─── Supplied records

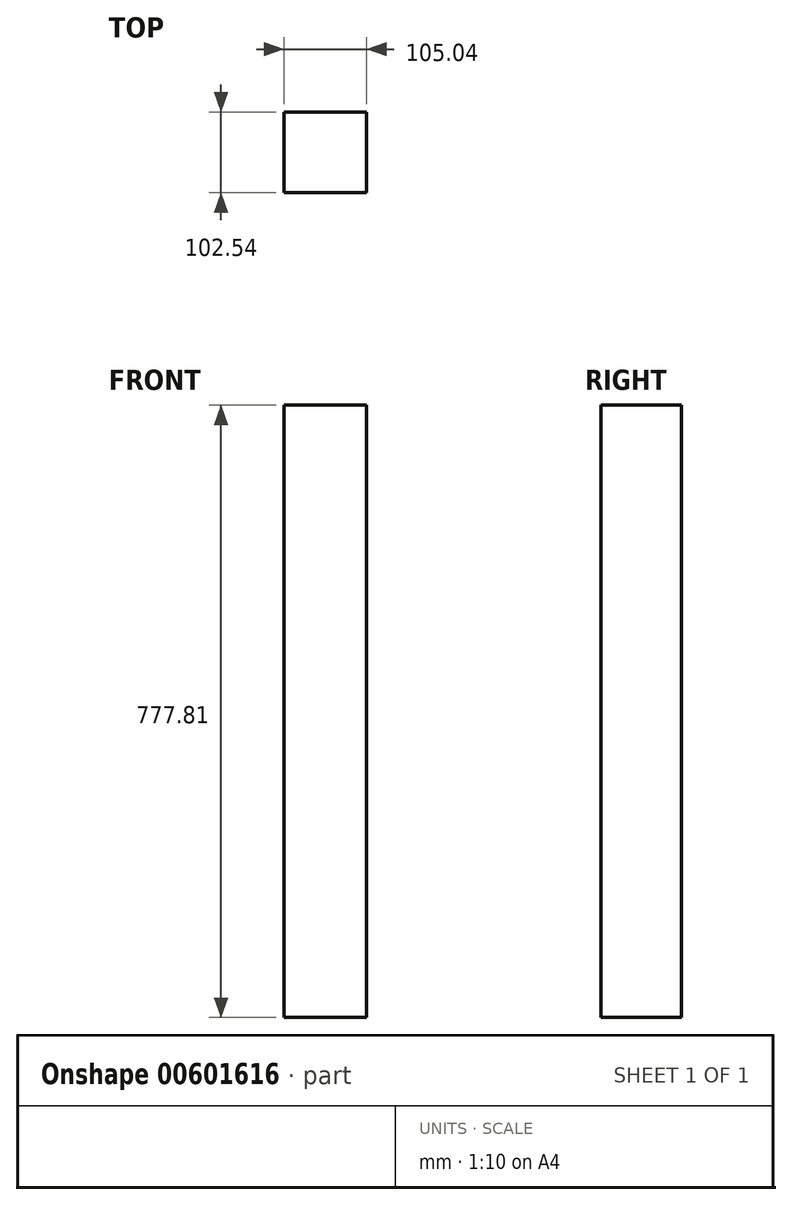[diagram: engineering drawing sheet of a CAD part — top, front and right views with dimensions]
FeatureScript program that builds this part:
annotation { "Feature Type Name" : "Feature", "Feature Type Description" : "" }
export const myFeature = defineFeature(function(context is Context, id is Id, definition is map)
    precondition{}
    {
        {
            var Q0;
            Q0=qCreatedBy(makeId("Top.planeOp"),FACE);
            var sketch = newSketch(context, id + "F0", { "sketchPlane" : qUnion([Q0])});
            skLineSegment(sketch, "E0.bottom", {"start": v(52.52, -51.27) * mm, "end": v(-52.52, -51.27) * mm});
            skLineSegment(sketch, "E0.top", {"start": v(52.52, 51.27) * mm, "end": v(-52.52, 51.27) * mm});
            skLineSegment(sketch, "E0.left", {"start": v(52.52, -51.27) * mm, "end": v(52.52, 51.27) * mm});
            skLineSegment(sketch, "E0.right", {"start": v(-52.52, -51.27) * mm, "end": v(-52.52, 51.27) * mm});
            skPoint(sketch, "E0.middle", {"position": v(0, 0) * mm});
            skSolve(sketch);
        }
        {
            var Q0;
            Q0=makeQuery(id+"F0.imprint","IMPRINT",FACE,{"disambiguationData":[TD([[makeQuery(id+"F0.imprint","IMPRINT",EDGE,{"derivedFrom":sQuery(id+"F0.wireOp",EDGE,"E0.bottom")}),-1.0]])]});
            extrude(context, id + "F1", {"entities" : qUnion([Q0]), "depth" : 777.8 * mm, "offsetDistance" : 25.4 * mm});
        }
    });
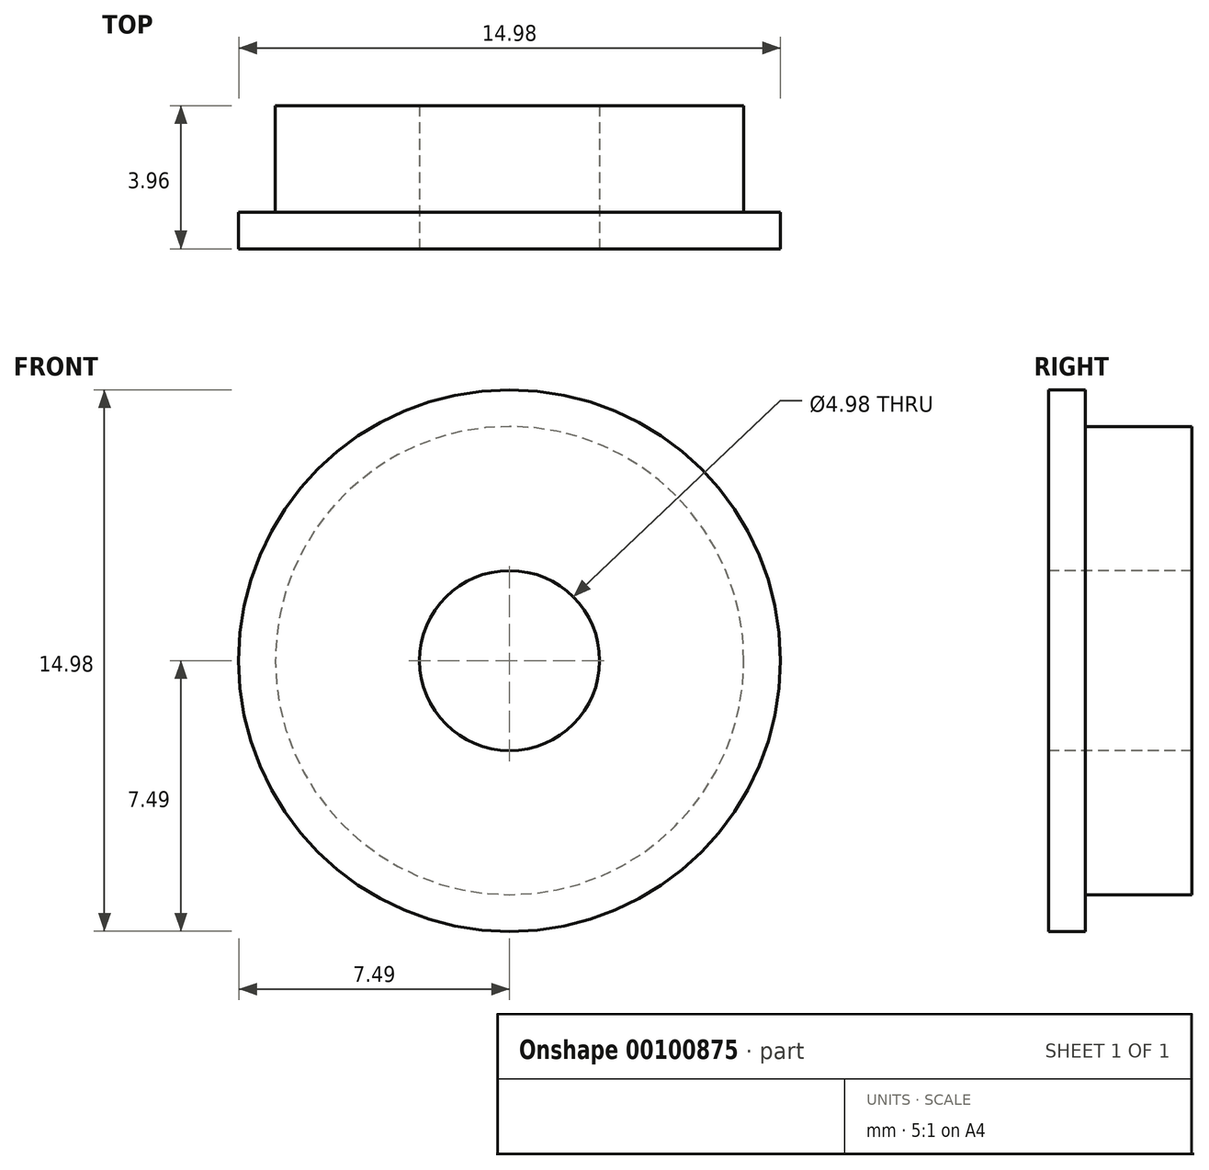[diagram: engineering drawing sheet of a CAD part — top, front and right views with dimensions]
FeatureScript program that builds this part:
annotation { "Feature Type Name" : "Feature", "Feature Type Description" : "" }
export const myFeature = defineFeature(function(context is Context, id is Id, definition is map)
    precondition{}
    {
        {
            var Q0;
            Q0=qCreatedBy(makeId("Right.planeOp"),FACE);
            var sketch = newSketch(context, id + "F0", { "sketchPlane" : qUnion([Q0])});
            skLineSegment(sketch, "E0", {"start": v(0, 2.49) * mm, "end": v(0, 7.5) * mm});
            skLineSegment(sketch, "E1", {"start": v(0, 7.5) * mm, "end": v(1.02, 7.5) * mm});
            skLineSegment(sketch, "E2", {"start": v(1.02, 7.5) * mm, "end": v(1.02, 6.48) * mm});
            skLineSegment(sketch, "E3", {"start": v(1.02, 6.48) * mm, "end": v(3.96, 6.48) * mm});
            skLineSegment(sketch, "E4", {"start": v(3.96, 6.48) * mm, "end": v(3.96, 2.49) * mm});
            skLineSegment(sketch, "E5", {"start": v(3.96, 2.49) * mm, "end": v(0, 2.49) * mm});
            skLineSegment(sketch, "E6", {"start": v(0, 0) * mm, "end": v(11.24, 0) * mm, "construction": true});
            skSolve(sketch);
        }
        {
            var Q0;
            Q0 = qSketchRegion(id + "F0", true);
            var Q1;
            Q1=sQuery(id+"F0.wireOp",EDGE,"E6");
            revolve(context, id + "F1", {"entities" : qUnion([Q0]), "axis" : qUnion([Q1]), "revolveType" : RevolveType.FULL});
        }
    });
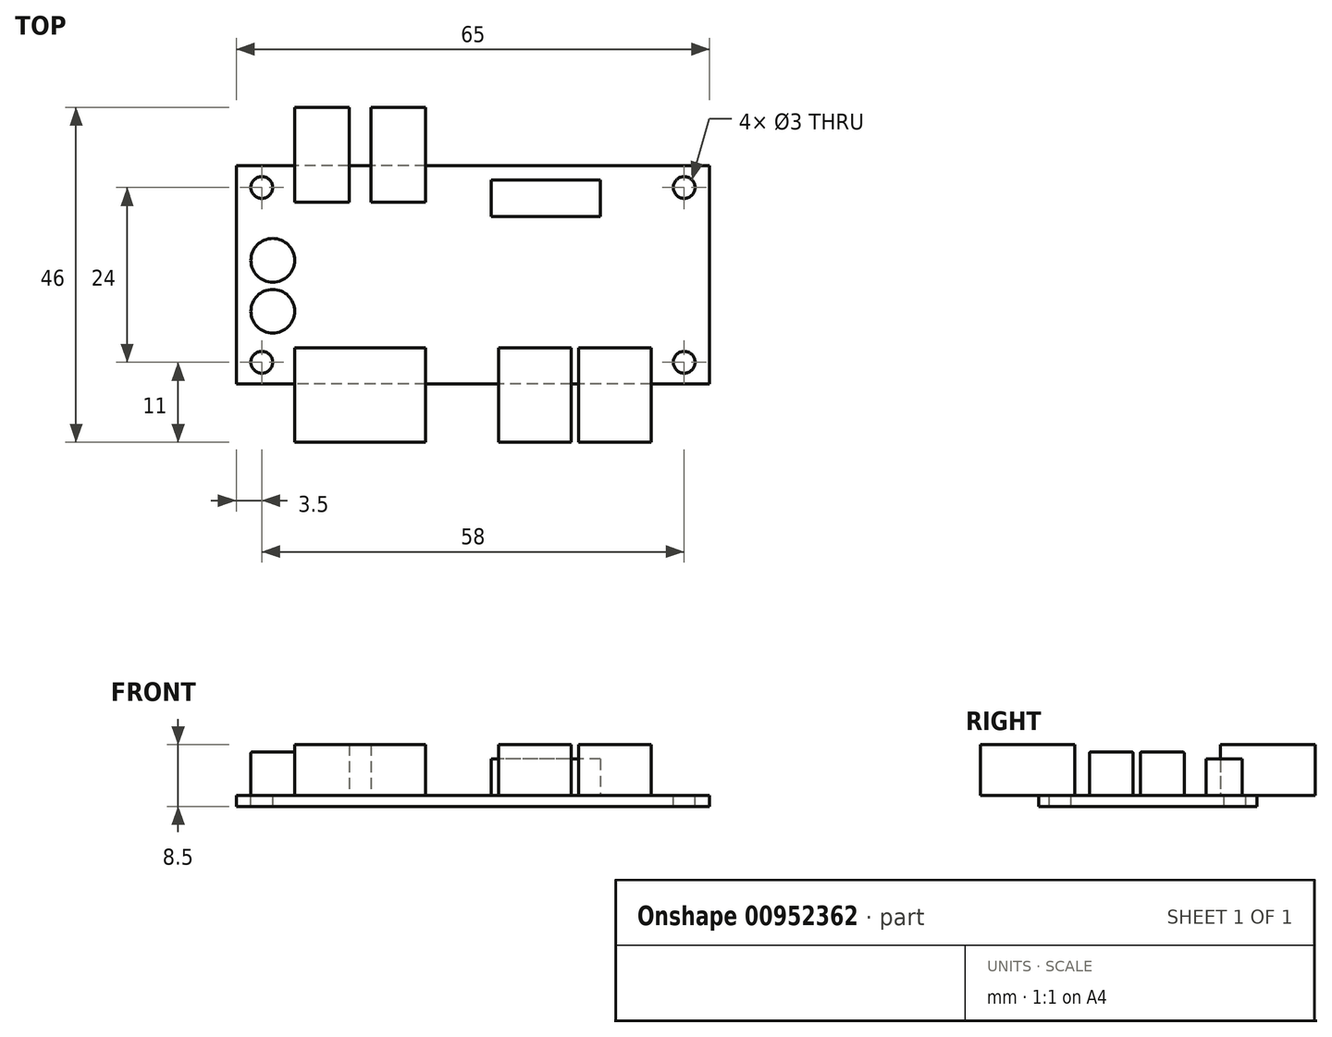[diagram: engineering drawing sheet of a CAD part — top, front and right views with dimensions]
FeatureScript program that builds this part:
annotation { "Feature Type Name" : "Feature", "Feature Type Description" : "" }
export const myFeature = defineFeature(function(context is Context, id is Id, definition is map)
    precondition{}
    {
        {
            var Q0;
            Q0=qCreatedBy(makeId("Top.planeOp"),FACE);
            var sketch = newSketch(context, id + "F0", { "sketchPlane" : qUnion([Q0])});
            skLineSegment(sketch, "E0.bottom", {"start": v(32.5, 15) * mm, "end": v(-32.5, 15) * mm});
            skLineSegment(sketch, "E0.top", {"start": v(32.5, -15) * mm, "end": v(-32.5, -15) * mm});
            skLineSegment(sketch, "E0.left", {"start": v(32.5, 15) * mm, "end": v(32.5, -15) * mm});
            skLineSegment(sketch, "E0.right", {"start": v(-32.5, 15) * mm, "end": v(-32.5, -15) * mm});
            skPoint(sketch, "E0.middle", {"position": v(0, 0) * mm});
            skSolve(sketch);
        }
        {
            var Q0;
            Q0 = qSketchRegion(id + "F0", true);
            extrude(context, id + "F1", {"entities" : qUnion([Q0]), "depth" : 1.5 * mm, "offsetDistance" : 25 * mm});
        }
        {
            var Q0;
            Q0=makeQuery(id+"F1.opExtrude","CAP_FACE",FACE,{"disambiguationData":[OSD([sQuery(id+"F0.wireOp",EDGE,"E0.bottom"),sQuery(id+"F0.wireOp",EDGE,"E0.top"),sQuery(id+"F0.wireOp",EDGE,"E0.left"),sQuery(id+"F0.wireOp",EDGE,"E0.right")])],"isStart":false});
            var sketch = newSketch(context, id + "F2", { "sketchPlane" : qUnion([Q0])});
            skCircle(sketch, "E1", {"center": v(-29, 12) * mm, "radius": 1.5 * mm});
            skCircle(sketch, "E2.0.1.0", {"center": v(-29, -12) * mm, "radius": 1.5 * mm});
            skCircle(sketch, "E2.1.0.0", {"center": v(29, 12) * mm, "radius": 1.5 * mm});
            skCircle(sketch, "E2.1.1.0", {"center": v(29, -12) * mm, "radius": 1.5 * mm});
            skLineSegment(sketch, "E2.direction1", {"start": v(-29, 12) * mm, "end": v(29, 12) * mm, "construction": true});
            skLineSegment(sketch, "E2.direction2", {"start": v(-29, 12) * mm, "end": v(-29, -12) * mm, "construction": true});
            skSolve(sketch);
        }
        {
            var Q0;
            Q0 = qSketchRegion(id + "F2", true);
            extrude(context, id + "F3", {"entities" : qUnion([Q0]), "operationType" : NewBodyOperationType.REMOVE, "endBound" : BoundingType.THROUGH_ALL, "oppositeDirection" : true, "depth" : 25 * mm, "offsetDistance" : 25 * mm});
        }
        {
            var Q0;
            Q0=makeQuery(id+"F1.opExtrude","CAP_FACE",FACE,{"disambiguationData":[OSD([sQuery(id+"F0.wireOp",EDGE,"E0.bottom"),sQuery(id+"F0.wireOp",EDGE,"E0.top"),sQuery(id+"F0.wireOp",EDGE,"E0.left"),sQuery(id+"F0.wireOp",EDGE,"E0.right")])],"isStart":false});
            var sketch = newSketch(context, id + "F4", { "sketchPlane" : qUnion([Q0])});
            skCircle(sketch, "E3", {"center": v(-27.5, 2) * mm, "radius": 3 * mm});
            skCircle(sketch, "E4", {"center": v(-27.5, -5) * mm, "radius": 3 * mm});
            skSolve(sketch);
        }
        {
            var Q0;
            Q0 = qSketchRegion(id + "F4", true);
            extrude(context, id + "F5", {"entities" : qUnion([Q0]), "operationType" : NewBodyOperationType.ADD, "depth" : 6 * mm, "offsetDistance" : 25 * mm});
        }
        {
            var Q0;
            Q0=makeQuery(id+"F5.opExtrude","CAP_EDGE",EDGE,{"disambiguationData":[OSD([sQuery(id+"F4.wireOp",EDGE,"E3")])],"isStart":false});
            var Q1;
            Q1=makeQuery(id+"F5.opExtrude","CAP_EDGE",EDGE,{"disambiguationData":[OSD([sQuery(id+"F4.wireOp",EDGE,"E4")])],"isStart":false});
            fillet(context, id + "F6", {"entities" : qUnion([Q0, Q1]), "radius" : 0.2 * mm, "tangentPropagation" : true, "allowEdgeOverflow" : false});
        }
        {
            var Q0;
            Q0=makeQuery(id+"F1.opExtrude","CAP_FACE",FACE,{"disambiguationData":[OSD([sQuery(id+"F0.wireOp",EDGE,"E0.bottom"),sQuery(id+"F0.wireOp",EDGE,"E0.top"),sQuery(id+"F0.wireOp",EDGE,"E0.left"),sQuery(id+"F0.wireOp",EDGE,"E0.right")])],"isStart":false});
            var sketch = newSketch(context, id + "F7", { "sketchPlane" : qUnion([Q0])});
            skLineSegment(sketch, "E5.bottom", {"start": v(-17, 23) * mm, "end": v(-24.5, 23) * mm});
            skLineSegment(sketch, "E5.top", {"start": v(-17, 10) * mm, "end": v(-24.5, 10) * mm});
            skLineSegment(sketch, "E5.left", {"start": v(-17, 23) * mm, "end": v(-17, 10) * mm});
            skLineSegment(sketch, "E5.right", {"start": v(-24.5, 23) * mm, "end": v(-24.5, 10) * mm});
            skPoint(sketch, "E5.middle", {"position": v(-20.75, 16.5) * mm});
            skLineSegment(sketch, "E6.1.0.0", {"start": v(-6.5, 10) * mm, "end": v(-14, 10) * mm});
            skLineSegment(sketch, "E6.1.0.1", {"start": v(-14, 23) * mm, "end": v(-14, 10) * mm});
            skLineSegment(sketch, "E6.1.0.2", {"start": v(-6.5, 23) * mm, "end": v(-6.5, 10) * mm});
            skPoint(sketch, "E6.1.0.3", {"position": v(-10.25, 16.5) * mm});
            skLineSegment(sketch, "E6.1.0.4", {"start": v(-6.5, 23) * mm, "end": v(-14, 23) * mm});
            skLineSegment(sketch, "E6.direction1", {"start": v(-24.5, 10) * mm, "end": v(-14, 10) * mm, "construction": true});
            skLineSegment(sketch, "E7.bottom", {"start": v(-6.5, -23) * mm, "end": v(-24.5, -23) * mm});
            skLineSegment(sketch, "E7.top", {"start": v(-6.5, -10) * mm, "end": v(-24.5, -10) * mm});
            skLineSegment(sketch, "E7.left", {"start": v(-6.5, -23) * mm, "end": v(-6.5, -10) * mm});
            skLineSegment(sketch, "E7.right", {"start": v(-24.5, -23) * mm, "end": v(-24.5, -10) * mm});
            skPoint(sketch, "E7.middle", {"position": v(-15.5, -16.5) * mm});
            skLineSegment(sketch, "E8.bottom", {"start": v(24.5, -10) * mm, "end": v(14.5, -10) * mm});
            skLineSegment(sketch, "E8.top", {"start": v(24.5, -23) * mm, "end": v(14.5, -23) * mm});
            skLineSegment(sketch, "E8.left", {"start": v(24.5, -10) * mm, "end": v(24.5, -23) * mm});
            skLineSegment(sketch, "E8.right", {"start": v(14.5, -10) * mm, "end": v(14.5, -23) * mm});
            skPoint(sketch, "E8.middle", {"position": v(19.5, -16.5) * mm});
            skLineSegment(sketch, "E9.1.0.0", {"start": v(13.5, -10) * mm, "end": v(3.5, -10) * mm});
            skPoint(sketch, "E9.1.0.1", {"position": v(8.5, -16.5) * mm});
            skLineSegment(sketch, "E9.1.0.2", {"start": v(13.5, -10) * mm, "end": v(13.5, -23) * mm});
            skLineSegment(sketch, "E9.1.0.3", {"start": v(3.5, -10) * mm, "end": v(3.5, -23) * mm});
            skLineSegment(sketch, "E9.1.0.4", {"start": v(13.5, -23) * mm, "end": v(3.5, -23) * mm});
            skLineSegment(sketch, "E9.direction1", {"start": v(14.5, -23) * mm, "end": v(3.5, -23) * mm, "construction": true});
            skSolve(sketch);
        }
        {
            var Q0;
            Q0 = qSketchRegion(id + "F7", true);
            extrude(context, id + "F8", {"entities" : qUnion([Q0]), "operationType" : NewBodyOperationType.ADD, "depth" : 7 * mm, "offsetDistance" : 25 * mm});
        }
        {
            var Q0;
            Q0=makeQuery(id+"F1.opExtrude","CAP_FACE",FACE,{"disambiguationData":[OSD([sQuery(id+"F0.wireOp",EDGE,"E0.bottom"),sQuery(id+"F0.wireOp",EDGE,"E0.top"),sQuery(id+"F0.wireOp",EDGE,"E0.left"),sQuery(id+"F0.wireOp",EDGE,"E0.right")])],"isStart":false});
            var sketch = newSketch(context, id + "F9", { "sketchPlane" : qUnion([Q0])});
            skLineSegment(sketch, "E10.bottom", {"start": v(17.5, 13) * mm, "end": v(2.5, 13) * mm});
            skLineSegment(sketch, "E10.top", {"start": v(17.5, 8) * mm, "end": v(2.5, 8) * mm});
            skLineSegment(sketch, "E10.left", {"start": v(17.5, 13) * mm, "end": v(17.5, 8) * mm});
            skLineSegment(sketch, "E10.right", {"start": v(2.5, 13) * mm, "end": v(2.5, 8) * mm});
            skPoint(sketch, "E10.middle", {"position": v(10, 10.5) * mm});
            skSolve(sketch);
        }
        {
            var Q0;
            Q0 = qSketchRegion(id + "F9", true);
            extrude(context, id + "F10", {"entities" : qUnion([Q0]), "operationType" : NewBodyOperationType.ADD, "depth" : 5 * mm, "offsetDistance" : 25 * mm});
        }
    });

──────

**Exercise prompt**
How many lines in the records above contain the string "sketchPlane"? Reply with only the number.

**Solution below**
7